Records from a data collection:
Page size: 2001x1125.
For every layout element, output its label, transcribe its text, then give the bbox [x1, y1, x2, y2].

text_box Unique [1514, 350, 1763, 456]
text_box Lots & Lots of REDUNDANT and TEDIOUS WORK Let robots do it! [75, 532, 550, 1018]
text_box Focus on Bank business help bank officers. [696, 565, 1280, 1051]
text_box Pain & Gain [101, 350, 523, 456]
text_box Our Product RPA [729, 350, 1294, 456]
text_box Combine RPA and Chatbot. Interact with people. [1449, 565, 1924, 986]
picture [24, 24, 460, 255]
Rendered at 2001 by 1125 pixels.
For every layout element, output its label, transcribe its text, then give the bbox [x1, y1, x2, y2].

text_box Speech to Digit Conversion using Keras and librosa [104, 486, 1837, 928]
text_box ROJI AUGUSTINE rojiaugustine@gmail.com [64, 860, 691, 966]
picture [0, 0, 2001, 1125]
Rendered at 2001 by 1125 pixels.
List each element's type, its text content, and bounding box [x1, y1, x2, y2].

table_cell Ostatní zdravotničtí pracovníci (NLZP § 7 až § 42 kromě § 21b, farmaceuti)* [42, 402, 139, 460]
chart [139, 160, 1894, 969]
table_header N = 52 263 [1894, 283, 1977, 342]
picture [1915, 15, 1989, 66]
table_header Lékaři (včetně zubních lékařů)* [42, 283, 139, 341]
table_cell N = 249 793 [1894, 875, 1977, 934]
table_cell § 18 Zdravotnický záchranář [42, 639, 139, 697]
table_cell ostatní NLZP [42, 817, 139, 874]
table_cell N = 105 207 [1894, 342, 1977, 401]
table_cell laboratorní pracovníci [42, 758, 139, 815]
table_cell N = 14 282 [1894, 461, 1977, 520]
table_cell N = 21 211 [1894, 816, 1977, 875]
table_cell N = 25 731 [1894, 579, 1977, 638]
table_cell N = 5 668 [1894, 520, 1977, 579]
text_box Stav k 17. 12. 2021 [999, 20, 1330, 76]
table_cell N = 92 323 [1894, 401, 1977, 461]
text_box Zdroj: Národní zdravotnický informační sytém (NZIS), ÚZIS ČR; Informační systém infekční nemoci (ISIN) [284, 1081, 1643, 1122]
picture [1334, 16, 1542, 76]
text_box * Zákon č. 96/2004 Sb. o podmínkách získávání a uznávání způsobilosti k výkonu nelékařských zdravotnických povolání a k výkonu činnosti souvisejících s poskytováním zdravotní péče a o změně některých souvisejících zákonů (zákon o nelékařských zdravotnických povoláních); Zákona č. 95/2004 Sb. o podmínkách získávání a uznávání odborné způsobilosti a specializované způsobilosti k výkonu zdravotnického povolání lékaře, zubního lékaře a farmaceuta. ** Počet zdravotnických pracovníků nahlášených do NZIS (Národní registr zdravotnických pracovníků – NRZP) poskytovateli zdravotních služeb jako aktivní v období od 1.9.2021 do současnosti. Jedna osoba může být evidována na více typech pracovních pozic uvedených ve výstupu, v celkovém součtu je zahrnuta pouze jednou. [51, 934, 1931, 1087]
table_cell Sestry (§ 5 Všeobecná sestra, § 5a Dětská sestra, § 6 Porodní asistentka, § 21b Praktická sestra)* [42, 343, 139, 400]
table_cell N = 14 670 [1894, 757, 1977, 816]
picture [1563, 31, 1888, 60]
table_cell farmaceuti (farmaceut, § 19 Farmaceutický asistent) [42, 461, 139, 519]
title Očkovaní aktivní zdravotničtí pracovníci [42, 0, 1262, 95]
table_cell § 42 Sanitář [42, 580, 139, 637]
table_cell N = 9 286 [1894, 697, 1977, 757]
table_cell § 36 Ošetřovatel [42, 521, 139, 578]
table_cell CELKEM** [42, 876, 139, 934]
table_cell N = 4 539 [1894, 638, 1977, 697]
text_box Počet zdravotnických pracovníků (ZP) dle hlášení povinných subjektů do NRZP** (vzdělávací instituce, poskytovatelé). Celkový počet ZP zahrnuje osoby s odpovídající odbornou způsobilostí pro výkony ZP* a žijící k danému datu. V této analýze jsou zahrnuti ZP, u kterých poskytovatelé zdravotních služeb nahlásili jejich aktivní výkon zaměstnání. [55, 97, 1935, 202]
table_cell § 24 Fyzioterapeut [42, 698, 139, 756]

__Exercise instructions__.
Using the data above, establish how many lines include the word "zdravotničtí"; the reply is that number only.

__Exercise answer__.
2